Jeffrey LewisCommunicating with SSBNs

I’ve been reading, and enjoying, Ann Finkbeiner’s The Jasons: The Secret History of Science’s Postwar Elite, an account of the Jason scientific advisory panel. One chapter details a Jason study that led to the deployment of two extremely low frequency (ELF) radio transmitters in Wisconsin and Michigan to communicate with submarines deep underwater:

Besides nonattenuation, ELF signals have two other relevant characteristics; they have the virtue of being unlikely to be disrupted by Argus-like nuclear explosions in the atmosphere; and they carry little information. Christofilos said this system would transmit six words per minute. He figured it would cost $138 million. Such an uninformative one-way signal is essentially a beeper; Jasons call it a “bell ringer.” The signals would be only of emergency-type signals, like “Go to hell,” said Ruina. Or, said a Jason, “My God, we’ve an atomic attack. Go and mutually assure destruction.”

All kidding aside, the ELF system broadcast three letter codes—as described by Douglas Waller in Big Red: Inside the Secret World of a Trident Nuclear Submarine—that didn’t seem to be authorization codes to launch nuclear weapons:

If the sub had to operate more covertly, still another wire antenna could be reeled out for two thousand feet to receive extremely low frequency (ELF) signals that penetrated deep into the water. The ELF signal came in agonizingly slowly, so the message consisted of only three letter codes. The shack had an inch-thick book in its safe that could translate each trigraph, often sent as a bell-ringer to order the sub to sail nearer the surface so it could pick up a lengthier message on another frequency.

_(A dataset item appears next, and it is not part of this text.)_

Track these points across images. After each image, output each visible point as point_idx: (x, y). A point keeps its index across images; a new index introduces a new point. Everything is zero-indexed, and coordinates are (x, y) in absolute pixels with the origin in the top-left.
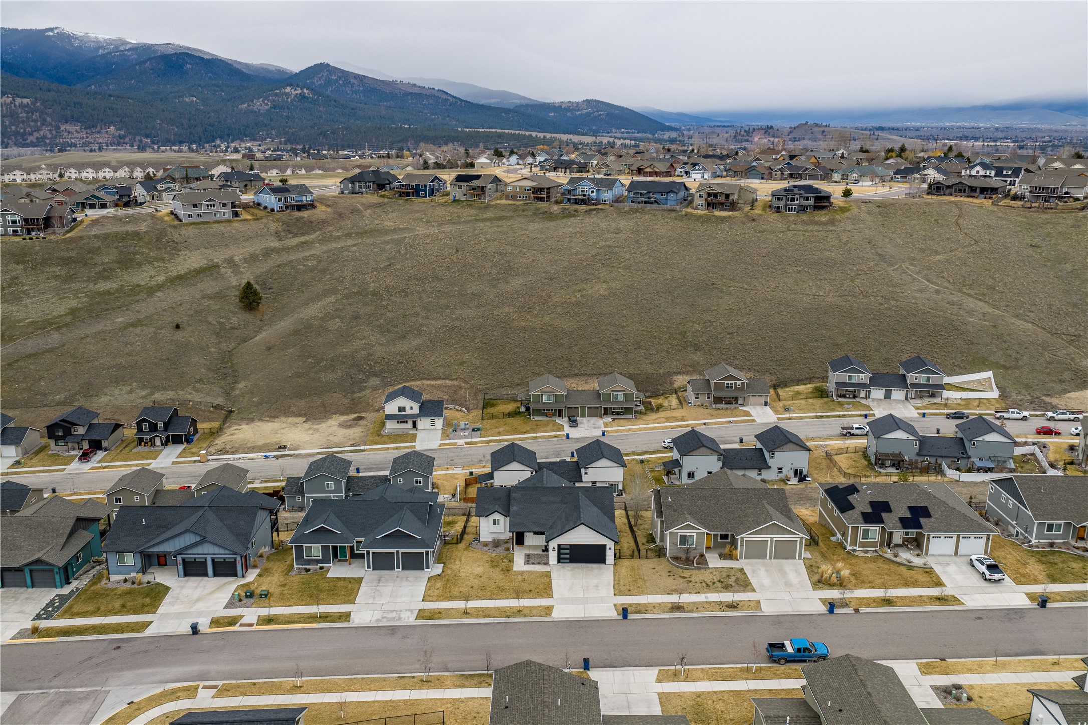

The Emergency Action Message (EAM), according to Waller, contained much more information—four sets of instructions identifying the warplan indicating the number of weapons and targets; date and time window for attack; combination to the safe containing the launch keys and and an authentication code.

The ELF system, by the way, is being phased out.

FAS maintains an archive of unclassified Jason studies.

Comments

  1. Ann Finkbeiner (History)

    I’m delighted that you’re enjoying the book. The person who said “Go and mutually assure destruction” was the Jason with the longest and deepest association with the Navy. Other Jasons did say what you said, that the ELF signal just meant that the sub should come to the surface for more information, probably urgent. But all Jasons were very elusive about the whole subject and that Navy Jason should have been the most reliable source. I’d guess that either 1) what the signal meant changed with time; or 2) the Navy Jason was indulging his famous sense of humor; or 3) both. In retrospect, I could easily have added the phrase, “or come to the surface for orders.”

    As to the difference between your 3 letters and my 6 words, that’s probably again the difference in time: the 6 words came from a 1972 article by Nick Christofilos, the ELF system’s inventor. And who knows what “letters” and “words” mean in this context anyway? Somebody does, but not me.

  2. CAPT James Graybeal (History)

    Gen Cartwright, Commander U.S. Strategic Command, addressed our work to update the aging Nuclear Command and Control (NC2) in his Prepared Statement (pg. 17, http://armed-services.senate.gov/statemnt/2006/March/Cartwright%20SF%2003-29-06.pdf) for his 29 March testimony before the Strategic Forces Subcommittee
    Senate Armed Services Committee on Global Strike Plans and Programs. His priority is taking advantage of technology to move from a circuit based network to and Internet Protocol based network to deliver resilient air, land, and maritime Global Command and Control (GC2). This network will be available for use in situations beyond just NC2.